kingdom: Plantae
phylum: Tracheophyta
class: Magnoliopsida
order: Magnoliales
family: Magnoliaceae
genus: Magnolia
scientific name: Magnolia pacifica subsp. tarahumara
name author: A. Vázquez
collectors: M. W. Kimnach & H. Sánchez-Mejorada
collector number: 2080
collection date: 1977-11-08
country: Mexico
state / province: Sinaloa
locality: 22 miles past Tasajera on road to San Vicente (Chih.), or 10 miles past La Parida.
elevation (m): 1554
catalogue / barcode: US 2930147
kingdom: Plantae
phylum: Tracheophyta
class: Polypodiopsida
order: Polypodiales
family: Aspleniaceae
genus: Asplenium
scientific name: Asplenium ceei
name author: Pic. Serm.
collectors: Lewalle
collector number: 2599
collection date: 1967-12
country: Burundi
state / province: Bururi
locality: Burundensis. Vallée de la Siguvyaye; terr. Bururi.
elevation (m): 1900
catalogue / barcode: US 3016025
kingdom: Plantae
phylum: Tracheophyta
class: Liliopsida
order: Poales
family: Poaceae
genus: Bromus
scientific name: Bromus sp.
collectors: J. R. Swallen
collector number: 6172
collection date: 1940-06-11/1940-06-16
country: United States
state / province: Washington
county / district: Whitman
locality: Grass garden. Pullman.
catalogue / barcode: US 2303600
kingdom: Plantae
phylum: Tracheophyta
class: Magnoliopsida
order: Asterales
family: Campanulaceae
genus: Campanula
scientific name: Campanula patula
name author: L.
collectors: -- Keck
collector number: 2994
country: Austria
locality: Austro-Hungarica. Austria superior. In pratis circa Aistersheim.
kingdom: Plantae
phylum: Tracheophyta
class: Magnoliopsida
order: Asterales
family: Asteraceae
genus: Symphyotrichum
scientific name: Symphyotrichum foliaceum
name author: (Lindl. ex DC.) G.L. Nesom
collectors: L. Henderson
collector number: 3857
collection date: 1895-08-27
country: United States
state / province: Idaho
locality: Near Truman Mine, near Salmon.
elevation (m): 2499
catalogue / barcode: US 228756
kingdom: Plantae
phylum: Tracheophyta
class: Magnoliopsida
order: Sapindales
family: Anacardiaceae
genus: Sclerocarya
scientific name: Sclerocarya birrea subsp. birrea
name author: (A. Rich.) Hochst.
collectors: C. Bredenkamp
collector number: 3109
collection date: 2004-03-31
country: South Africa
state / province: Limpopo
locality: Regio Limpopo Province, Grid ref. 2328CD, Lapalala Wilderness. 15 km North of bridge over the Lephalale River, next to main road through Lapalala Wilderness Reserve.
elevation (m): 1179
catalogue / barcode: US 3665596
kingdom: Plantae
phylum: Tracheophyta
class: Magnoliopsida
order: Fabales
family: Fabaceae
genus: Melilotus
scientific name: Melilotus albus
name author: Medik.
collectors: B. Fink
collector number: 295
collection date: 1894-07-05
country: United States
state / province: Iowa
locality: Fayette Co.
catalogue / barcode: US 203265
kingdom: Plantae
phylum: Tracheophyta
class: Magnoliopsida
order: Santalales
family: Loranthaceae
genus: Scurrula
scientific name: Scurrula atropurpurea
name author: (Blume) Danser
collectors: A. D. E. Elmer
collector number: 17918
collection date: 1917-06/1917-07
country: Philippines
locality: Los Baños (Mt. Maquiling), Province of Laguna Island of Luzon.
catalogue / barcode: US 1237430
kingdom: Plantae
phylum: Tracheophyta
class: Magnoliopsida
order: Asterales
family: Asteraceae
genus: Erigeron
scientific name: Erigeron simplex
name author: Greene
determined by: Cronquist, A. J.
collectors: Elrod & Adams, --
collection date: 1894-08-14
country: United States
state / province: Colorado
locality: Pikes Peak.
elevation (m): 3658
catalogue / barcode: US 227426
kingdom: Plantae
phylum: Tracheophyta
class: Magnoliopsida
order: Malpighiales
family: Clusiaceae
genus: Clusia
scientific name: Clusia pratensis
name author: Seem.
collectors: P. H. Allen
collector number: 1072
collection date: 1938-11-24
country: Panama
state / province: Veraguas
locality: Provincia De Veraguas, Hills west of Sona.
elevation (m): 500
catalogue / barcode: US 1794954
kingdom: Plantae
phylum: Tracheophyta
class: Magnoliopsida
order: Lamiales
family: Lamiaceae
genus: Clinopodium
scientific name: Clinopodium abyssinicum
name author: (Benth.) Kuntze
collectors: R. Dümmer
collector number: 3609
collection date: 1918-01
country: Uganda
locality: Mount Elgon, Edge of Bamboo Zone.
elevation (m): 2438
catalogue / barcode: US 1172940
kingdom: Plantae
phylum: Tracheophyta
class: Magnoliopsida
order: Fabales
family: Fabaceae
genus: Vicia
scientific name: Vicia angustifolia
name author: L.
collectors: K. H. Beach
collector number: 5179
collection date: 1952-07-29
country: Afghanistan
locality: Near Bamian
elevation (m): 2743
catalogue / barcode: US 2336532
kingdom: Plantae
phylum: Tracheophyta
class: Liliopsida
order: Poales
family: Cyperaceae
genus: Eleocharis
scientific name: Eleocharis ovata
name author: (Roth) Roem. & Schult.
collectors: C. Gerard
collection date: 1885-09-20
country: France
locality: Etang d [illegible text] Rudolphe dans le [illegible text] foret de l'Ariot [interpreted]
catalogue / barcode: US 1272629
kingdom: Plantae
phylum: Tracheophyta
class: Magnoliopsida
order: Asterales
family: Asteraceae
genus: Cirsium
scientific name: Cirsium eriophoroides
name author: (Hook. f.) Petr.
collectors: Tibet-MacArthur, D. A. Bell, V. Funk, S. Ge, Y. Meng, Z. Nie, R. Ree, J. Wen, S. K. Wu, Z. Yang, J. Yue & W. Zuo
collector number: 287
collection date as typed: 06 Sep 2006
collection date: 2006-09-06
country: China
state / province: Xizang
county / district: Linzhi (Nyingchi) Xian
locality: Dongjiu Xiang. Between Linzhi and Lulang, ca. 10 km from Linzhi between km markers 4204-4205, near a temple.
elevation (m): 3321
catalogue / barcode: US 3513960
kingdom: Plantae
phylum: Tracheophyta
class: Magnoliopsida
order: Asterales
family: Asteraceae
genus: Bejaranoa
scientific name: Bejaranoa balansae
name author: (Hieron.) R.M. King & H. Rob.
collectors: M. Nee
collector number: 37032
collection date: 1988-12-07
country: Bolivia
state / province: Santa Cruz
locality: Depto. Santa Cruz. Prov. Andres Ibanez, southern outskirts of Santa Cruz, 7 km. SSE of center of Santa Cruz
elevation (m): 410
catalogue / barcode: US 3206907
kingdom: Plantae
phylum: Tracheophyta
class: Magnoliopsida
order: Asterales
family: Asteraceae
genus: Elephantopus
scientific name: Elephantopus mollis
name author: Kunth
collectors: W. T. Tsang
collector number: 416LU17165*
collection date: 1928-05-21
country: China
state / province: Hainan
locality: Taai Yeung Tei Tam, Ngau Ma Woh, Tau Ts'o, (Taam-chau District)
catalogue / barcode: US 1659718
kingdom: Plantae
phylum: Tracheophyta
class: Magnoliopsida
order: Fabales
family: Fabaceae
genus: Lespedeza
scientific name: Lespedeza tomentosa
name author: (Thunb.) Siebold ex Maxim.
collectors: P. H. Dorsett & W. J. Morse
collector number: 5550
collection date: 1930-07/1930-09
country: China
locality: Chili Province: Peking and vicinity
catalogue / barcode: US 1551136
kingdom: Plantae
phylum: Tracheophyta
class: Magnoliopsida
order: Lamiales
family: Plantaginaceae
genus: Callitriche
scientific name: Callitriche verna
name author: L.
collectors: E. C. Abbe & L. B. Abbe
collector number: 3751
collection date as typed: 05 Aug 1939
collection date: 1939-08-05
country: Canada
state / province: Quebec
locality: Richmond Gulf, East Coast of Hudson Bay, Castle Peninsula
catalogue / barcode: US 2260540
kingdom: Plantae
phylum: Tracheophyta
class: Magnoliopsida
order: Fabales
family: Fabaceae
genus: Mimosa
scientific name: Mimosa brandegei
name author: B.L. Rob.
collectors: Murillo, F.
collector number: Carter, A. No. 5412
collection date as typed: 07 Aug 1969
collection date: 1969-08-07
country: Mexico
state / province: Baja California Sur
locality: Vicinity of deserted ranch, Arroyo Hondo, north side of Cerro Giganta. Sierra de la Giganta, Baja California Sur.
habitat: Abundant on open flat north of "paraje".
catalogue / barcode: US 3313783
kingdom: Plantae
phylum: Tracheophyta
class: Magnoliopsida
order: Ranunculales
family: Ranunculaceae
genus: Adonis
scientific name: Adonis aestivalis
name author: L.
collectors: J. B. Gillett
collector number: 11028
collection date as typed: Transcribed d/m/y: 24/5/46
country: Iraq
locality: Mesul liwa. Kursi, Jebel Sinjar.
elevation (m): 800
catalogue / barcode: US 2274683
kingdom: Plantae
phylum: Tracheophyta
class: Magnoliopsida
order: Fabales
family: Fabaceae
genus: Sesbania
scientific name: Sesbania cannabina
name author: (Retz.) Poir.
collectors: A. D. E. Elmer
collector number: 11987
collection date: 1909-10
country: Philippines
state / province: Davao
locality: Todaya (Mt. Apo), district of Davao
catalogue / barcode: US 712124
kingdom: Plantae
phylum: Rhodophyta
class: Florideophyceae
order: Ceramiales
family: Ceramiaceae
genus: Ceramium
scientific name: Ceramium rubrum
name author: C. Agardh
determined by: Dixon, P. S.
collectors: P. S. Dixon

• • • •

Set exercise: Copy the entries from the beginning through the line with "collectors: -- Keck", replacing every "collector number" with "field number" and leaving everything else the same.

Written solution:
kingdom: Plantae
phylum: Tracheophyta
class: Magnoliopsida
order: Magnoliales
family: Magnoliaceae
genus: Magnolia
scientific name: Magnolia pacifica subsp. tarahumara
name author: A. Vázquez
collectors: M. W. Kimnach & H. Sánchez-Mejorada
field number: 2080
collection date: 1977-11-08
country: Mexico
state / province: Sinaloa
locality: 22 miles past Tasajera on road to San Vicente (Chih.), or 10 miles past La Parida.
elevation (m): 1554
catalogue / barcode: US 2930147
kingdom: Plantae
phylum: Tracheophyta
class: Polypodiopsida
order: Polypodiales
family: Aspleniaceae
genus: Asplenium
scientific name: Asplenium ceei
name author: Pic. Serm.
collectors: Lewalle
field number: 2599
collection date: 1967-12
country: Burundi
state / province: Bururi
locality: Burundensis. Vallée de la Siguvyaye; terr. Bururi.
elevation (m): 1900
catalogue / barcode: US 3016025
kingdom: Plantae
phylum: Tracheophyta
class: Liliopsida
order: Poales
family: Poaceae
genus: Bromus
scientific name: Bromus sp.
collectors: J. R. Swallen
field number: 6172
collection date: 1940-06-11/1940-06-16
country: United States
state / province: Washington
county / district: Whitman
locality: Grass garden. Pullman.
catalogue / barcode: US 2303600
kingdom: Plantae
phylum: Tracheophyta
class: Magnoliopsida
order: Asterales
family: Campanulaceae
genus: Campanula
scientific name: Campanula patula
name author: L.
collectors: -- Keck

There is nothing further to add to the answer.